To the best of my recollection, Dad had three hobbies:  working, flying, and price shopping for gas.  That last one did, on occasion, result in us being stranded since a few pennies could be saved if we just made it to fill-in-the-blank station.  One such time was on a country road in the middle of nowhere coming back from the committal service of my aunt’s father.  The needle had dropped far below E but he drove right passed the only station between us and town because he’d seen a lower price somewhere else. If not for the kindness of a nearby farmer, we’d probably still be sitting on the side of the road.

His love of flying was a practice not necessarily confined to airplanes.  Once he took his 1983 Datsun (1983 because any car worth having had to be at least 10 years old and have 100,000 miles on it) to the mechanic, complaining of a weird noise coming from the engine, a noise the mechanic never heard . . . until he let Dad drive.  He came back assuring the others at the shop that my dad was right.  You started hearing it up around 80.

I’m sure there were many times he cried in his life, but I only saw three—four if you count when he took us to see “Blazing Saddles” (after which he immediately apologized for having done so . . . with tears of laughter still streaming down his cheeks).  The first was over a cat we owned that managed to dart in front of the wrong car after church one morning.  We lived right across the street from a rather large congregation and the person probably never even knew they hit her.  One of the members offered to provide a name but Dad didn’t want to know.  He was afraid it would change how he felt about someone who was probably a friend and that friendship was more important than the knowledge.  The second time was at the death of a child—a child he didn’t know who died of sepsis.  He stood at her casket as he waited for her parents to arrive, touching up the make-up that covered the evidence of her illness and wiping away his tears with the ever present handkerchief that resided in his back pocket.  The third was at the death of his brother.

My father could converse with anyone about anything and for years I thought it was because he knew something about everything, but I finally figured out that wasn’t the case at all.  He just knew how to listen.  As a matter of fact, he spent an enormous amount of time doing just that—unless you disagreed with him on some point he deemed to be extremely important.  Then he would debate you into submission.  His ability to listen and his qualities as a professional and a person were attributes recognized by his peers—recognition that placed him in several positions of leadership on the state, national, and international level.  Not bad, my mother used to say, for someone from a small town in West Tennessee who stood in the corner at social gatherings with his arms folded behind his back.

Everyone’s well-being came before his own.  He was always last in line at church fellowship meals and the first one to grab a wet cloth and start wiping down the tables when everyone finished eating because, above all, he was a servant.  My father, like bazillions of other fathers in this world, was perfectly imperfect.  And despite all his eccentricities and imperfections, he loved us and sacrificed for us and was by far the greatest man I have ever known—and I’d bet every penny I have that almost any other child I asked would say the exact same thing about their dad.
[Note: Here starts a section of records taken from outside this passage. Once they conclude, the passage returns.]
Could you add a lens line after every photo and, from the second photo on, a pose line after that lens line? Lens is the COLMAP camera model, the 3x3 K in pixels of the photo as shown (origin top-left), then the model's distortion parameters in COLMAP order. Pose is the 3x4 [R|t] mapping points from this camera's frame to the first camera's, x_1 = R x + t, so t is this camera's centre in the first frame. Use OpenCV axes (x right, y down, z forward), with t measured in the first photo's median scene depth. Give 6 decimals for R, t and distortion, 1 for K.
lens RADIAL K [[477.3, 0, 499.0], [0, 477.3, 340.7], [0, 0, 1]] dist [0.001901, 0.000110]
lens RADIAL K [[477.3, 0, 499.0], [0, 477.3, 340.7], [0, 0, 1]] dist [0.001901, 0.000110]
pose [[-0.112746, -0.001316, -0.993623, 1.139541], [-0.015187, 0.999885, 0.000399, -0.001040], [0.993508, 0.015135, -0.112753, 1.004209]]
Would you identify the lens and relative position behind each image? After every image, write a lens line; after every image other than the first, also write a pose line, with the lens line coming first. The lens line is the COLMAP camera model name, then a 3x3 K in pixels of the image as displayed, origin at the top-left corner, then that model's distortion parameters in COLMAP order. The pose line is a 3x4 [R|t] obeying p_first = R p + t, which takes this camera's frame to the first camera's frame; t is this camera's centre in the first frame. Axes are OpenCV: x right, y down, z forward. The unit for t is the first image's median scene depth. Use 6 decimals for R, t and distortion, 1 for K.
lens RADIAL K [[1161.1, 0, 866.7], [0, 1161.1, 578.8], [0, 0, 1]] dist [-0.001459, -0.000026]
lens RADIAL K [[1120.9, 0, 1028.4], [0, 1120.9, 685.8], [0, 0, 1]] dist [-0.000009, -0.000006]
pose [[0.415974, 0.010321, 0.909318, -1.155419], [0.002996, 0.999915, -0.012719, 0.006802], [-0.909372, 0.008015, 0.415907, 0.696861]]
So this Sunday, if you attend church and the minister starts discussing fatherly responsibilities and how every dad should strive diligently to fulfill them (implying that perhaps they are not already engaged in that practice), think of your own and know that, in spite of all their imperfections, they love or loved you unconditionally.  If you are blessed enough to still have them with you, realize it will not always be that way and honor them for the sacrifices they quietly and willingly make.  And if you no longer have your father physically in your life, be grateful he was yours for a while, and know that you are who you are in large part because of him.